Mr Cameron is known to be an admirer of Mr Crosby. Tory MPs yesterday made direct appeals to Mr Crosby to take charge of their beleaguered campaign machine. Greg Hands, a former ministerial aide to Mr Osborne, wrote on Twitter: "Great win for Boris. Another thought – why wasn't the brilliant Lynton Crosby Tory campaign manager in 2010?" Robert Halfon, a Tory MP, told The IoS: "Labour are second to none in their Leninist discipline. We need to be as ruthless as them. Lynton is brilliant at that. What we need are bare-knuckle fighters."

Mr Halfon, MP for Harlow, where Labour made gains in Thursday's local polls, said the traditional Tory message of aspiration had become lost under talk of austerity. "People feel we are not giving them ladders up, but we are not giving them a safety net either."

Mr Johnson insisted yesterday that he wanted to "discharge my mandate and my duty" as Mayor – playing down suggestions that he could stand as an MP in 2015 and become leader if Mr Cameron lost the general election. But insiders pointed out that Mr Johnson could easily return to the Commons in a by-election after his mayoral term finishes in 2016.

Mr Johnson's path to the leadership has become clearer since the Culture Secretary, Jeremy Hunt, became embroiled in the Murdoch/BSkyB emails drama last month. At the same time, The IoS understands that Mr Osborne is secretly enjoying Mr Hunt's discomfort because the Chancellor saw him as a rival for the Tory crown. This leaves the tantalising prospect of Mr Osborne and Mr Johnson going head to head in a leadership battle in the middle of the next Parliament, if Mr Cameron steps aside.

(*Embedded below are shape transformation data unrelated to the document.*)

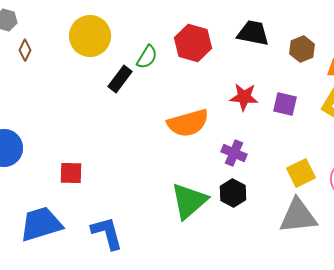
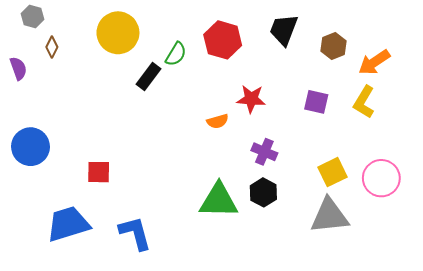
black trapezoid: (253, 33) -> (284, 30), turned -80
red star: (244, 97) -> (251, 99), moved
orange semicircle: (188, 123) -> (218, 121), size x0.5
green triangle: (189, 201) -> (219, 201), turned 42

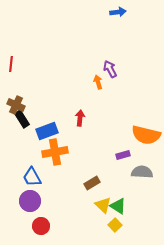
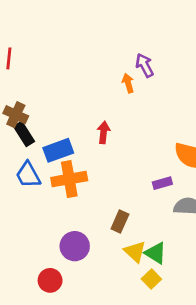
blue trapezoid: (32, 177) -> (28, 175), moved
brown rectangle: (92, 183) -> (120, 221), turned -35
purple circle: (30, 201) -> (75, 246), moved

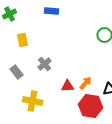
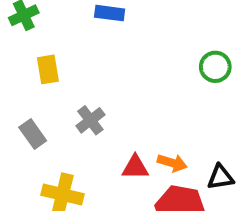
orange arrow: (86, 83) -> (172, 163), turned 64

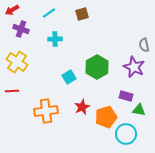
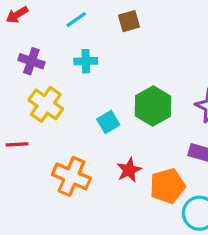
purple cross: (21, 29) -> (31, 61), moved
yellow cross: (17, 62) -> (46, 104), moved
orange cross: (46, 111) -> (71, 176), turned 30

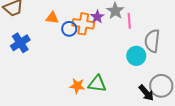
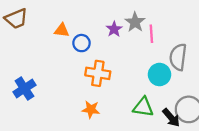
orange cross: (83, 24) -> (98, 73), moved
blue cross: (20, 43) -> (24, 88), moved
green triangle: (97, 84) -> (143, 107), moved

A friend of Mr Johnson said: "Boris has shown he is able to win over Labour, Liberal Democrat and other voters... As far as David Cameron is concerned, clearly it is choppy waters. Boris's strategy is to do a second term as mayor, to do it as well as he can, and then see what happens... But Boris is not a plotter. The party is not going to get rid of David Cameron, and doesn't want to."

However, there is growing unease at the lack of political direction at the top of the party. There is particular anger even among ministers at the self-inflicted chaos of the seven weeks since Mr Osborne's Budget. "Whatever preparation there was for the Budget was inadequate," said one senior minister. "And the ability to communicate it was pretty poor."

In a rare moment of humility, last night the Chancellor conceded mistakes had been made, with tax cuts for low earners overshadowed by the granny-tax and pasty-tax rows. "The way the Budget was presented meant this message wasn't heard," he wrote in the Mail on Sunday. "I take responsibility for that. Let me take it on the chin."

But rebel Tory MP Nadine Dorries stepped up the pressure, claiming the 46 signatures needed for a vote of no confidence in the party leadership could be collected by Christmas.

Ministers complain of the Government being too "Whitehall-centric" and accuse Downing Street of "picking the wrong battles". Leading figures on the right of the party, meanwhile, including John Redwood and David Davis, promise to publish an alternative Queen's Speech tomorrow setting out measures on tax, crime and Europe aimed at pleasing the Tory heartlands. Mr Redwood wrote on his blog yesterday: "The Conservatives in coalition need to wrestle with the main problem that was present on many doorsteps. People feel their living standards have been squeezed too much over the last four years. They want the Government to... tax them less and take some of the inflationary pressures off their budgets."

Mr Johnson's father, Stanley, refused to rule out the possibility of his son as future leader, saying: "Who knows?" Asked by the BBC why Boris bucked the national trend, he said: "Because he had the charisma and because people believe he is a man who says what he means and does what he says, and that's something that counts."